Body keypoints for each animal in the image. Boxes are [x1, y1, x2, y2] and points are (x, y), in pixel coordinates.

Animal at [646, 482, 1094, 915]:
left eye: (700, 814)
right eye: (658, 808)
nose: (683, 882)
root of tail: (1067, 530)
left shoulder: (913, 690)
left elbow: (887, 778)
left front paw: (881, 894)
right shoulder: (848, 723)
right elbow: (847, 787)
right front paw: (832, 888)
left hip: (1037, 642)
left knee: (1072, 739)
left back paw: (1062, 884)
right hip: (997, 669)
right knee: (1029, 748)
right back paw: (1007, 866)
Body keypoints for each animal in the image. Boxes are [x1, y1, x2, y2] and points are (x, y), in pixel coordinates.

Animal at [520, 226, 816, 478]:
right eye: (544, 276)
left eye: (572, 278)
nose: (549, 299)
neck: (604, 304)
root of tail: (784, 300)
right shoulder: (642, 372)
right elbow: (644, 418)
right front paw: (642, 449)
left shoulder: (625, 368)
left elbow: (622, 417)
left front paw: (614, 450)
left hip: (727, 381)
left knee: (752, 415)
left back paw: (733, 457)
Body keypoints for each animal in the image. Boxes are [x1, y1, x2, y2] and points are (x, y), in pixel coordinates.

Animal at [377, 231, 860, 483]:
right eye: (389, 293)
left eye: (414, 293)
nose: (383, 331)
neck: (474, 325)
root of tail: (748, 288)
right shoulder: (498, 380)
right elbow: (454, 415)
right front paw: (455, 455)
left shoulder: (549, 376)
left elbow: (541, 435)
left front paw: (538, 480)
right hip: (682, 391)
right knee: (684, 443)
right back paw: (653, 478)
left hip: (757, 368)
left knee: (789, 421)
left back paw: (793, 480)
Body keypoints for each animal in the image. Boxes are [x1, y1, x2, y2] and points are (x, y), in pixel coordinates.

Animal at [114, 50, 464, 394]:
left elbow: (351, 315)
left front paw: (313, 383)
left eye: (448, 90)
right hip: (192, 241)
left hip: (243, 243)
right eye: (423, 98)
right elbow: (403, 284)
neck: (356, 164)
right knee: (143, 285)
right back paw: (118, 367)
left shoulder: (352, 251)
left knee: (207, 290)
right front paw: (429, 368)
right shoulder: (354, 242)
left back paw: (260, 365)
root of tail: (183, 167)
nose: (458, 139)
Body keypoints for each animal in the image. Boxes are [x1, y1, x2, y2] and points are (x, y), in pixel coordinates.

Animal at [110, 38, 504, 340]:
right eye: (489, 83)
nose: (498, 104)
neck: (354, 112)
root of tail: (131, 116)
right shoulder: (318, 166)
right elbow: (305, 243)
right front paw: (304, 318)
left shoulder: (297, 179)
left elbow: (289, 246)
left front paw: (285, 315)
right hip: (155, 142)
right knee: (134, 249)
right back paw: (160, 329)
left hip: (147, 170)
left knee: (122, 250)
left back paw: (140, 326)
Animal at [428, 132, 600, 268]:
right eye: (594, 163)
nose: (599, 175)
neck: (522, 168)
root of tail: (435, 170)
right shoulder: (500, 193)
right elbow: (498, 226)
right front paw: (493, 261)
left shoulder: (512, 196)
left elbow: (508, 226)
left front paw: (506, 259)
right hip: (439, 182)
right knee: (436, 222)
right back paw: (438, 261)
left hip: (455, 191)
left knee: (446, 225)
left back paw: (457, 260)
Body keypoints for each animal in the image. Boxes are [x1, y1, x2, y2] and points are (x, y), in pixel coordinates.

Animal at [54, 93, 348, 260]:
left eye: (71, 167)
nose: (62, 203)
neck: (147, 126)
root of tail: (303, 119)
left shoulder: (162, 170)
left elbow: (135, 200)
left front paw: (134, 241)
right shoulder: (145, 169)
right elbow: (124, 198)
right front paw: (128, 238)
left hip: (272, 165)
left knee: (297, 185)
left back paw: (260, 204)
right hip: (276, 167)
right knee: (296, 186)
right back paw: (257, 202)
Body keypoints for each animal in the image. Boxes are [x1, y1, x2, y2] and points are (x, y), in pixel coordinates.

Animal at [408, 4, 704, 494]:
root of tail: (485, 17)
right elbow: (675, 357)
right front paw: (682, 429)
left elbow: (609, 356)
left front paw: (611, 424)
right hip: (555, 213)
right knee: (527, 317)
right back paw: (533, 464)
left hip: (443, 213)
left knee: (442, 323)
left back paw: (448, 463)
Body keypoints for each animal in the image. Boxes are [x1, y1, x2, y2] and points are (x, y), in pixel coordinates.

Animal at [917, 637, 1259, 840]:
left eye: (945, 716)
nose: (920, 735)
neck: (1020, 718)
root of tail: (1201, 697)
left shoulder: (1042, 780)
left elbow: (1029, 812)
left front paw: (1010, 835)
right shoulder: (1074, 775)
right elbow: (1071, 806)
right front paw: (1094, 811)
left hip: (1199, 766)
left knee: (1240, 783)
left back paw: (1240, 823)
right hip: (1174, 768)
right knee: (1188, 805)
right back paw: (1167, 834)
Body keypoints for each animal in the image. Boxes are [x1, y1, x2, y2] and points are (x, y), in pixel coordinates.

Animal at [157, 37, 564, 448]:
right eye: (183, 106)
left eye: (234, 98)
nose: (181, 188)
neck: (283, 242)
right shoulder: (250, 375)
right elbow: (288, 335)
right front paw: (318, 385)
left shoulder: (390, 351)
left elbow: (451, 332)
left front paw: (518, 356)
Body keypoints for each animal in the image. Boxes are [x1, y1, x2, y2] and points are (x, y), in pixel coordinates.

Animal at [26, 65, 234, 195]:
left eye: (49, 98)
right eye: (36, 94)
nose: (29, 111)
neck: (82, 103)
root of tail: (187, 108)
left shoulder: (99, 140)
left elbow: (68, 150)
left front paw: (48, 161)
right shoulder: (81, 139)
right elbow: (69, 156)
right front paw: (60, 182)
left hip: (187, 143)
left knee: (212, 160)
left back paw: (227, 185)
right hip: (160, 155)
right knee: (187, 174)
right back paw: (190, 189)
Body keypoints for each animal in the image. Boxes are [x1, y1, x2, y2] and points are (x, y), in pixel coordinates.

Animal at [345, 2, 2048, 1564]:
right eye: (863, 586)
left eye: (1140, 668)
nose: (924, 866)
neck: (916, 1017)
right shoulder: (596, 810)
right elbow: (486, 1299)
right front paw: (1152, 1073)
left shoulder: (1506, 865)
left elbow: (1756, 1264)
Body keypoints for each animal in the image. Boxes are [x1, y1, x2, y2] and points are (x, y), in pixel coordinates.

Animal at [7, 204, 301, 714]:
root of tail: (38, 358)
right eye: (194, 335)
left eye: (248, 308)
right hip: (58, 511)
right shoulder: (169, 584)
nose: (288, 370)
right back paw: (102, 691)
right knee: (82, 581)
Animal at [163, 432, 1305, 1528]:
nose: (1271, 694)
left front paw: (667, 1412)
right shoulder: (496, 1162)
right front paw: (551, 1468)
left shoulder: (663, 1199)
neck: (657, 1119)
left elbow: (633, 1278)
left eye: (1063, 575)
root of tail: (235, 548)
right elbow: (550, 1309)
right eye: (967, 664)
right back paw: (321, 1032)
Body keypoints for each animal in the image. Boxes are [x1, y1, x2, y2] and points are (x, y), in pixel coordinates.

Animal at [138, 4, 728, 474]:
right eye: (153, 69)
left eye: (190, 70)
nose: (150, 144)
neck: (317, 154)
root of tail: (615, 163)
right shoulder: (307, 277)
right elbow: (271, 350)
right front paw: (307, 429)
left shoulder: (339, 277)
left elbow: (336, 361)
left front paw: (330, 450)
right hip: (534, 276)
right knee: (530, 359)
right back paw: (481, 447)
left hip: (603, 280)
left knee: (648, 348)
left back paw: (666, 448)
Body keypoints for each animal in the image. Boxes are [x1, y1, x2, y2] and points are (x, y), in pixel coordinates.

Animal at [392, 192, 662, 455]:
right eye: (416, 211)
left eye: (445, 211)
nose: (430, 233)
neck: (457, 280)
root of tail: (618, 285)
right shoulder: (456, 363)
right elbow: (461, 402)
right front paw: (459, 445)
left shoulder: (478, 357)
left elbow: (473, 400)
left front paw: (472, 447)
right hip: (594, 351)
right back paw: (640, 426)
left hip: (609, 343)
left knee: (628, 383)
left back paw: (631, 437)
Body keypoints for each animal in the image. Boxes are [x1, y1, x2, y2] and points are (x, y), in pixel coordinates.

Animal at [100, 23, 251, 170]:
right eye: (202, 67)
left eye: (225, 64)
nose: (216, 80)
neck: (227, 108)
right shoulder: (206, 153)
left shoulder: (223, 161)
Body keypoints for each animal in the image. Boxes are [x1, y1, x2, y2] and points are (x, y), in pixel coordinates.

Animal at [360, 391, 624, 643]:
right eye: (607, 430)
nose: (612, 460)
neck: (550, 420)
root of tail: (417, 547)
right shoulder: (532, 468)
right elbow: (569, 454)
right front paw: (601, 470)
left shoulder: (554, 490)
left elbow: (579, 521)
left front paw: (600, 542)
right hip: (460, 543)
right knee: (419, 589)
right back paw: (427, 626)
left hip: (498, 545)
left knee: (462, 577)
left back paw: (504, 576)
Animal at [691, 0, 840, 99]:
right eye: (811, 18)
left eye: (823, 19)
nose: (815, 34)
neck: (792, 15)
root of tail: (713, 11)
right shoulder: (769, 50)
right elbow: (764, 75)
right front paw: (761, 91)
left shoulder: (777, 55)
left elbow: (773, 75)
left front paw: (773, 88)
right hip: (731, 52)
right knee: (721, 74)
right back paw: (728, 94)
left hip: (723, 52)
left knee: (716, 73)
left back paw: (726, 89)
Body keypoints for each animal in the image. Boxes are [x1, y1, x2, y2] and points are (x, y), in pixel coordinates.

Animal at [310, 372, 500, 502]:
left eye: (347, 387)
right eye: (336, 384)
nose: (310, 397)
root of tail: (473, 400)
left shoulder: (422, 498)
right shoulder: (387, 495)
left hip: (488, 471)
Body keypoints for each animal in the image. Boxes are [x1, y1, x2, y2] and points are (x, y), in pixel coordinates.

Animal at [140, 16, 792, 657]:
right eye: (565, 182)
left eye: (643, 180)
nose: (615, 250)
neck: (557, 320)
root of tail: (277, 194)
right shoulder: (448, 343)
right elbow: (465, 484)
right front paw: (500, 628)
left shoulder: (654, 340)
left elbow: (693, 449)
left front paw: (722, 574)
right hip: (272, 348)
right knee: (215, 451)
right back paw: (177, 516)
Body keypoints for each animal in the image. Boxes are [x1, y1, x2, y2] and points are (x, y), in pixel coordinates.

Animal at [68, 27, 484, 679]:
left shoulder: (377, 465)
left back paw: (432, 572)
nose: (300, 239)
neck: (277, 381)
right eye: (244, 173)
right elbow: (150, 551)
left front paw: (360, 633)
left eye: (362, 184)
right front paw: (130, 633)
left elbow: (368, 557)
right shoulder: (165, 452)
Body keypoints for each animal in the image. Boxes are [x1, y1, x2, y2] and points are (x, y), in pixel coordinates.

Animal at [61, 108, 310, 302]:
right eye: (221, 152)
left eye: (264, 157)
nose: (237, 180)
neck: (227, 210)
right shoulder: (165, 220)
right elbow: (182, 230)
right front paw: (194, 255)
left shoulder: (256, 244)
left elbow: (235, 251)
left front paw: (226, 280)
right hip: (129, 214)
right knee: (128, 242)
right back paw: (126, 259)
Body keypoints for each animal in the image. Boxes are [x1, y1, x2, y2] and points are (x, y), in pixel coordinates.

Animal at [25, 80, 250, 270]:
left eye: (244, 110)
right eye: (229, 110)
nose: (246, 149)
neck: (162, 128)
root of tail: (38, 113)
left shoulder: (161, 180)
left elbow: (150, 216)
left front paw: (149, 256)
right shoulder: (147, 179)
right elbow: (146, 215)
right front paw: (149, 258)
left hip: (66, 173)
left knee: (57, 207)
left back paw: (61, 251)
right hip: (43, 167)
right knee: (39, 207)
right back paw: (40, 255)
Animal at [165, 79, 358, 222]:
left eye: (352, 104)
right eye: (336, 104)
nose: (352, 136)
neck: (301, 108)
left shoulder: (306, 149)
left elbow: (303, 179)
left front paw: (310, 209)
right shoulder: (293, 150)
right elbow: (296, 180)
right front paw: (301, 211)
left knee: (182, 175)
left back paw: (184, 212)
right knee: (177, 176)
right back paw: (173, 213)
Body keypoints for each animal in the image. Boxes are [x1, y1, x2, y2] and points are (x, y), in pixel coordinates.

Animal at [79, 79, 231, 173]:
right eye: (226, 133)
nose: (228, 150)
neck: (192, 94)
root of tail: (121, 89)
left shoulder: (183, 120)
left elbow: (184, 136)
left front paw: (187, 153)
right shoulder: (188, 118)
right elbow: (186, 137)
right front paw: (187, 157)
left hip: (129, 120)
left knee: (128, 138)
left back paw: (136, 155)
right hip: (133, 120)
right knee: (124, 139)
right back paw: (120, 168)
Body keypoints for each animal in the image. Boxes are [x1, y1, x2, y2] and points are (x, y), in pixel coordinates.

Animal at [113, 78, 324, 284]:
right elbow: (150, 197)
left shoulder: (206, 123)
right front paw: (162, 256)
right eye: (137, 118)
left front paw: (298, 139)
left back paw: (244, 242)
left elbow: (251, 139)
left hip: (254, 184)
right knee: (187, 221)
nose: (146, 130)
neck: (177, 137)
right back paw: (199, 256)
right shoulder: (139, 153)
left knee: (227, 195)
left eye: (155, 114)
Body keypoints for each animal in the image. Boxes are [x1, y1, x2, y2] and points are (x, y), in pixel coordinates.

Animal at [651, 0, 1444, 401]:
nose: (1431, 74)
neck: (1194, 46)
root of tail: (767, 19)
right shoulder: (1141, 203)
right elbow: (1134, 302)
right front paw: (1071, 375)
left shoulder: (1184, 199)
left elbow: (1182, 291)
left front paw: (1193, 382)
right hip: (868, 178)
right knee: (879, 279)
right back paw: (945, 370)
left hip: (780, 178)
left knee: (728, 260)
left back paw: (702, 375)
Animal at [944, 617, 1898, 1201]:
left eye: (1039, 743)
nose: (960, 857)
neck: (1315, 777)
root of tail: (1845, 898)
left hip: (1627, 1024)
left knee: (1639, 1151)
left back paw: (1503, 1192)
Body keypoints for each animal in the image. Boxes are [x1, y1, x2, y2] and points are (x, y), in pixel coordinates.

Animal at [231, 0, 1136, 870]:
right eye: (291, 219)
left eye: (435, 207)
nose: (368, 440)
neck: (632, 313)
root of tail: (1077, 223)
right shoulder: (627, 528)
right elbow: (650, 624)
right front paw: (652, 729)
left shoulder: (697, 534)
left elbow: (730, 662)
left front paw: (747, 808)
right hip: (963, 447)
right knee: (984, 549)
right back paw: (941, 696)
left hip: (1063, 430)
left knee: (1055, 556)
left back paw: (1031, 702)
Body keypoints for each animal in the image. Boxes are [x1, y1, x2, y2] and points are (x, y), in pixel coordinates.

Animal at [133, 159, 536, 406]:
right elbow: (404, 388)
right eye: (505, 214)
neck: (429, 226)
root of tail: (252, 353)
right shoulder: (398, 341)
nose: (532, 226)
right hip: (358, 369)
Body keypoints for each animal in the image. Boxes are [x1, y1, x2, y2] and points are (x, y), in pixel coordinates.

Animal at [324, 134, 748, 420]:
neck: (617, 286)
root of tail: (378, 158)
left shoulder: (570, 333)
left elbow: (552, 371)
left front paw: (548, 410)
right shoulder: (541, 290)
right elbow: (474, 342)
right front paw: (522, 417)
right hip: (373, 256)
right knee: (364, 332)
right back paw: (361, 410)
=======
§ Brief: Please transcribe exactly the lines above from the line that has "right shoulder: (139, 153)" up to and including the line that has "neck: (632, 313)"; no other line belongs in the answer.

§ Task answer:
right shoulder: (139, 153)
left knee: (227, 195)
left eye: (155, 114)
Body keypoints for each animal in the image. Boxes are [x1, y1, x2, y2] and points are (x, y), in pixel coordinates.

Animal at [651, 0, 1444, 401]:
nose: (1431, 74)
neck: (1194, 46)
root of tail: (767, 19)
right shoulder: (1141, 203)
right elbow: (1134, 302)
right front paw: (1071, 375)
left shoulder: (1184, 199)
left elbow: (1182, 291)
left front paw: (1193, 382)
right hip: (868, 178)
right knee: (879, 279)
right back paw: (945, 370)
left hip: (780, 178)
left knee: (728, 260)
left back paw: (702, 375)
Animal at [944, 617, 1898, 1201]:
left eye: (1039, 743)
nose: (960, 857)
neck: (1315, 777)
root of tail: (1845, 898)
left hip: (1627, 1024)
left knee: (1639, 1151)
left back paw: (1503, 1192)
Body keypoints for each animal in the image. Boxes are [x1, y1, x2, y2] and points are (x, y), in pixel coordinates.

Animal at [231, 0, 1136, 870]:
right eye: (291, 219)
left eye: (435, 207)
nose: (368, 440)
neck: (632, 313)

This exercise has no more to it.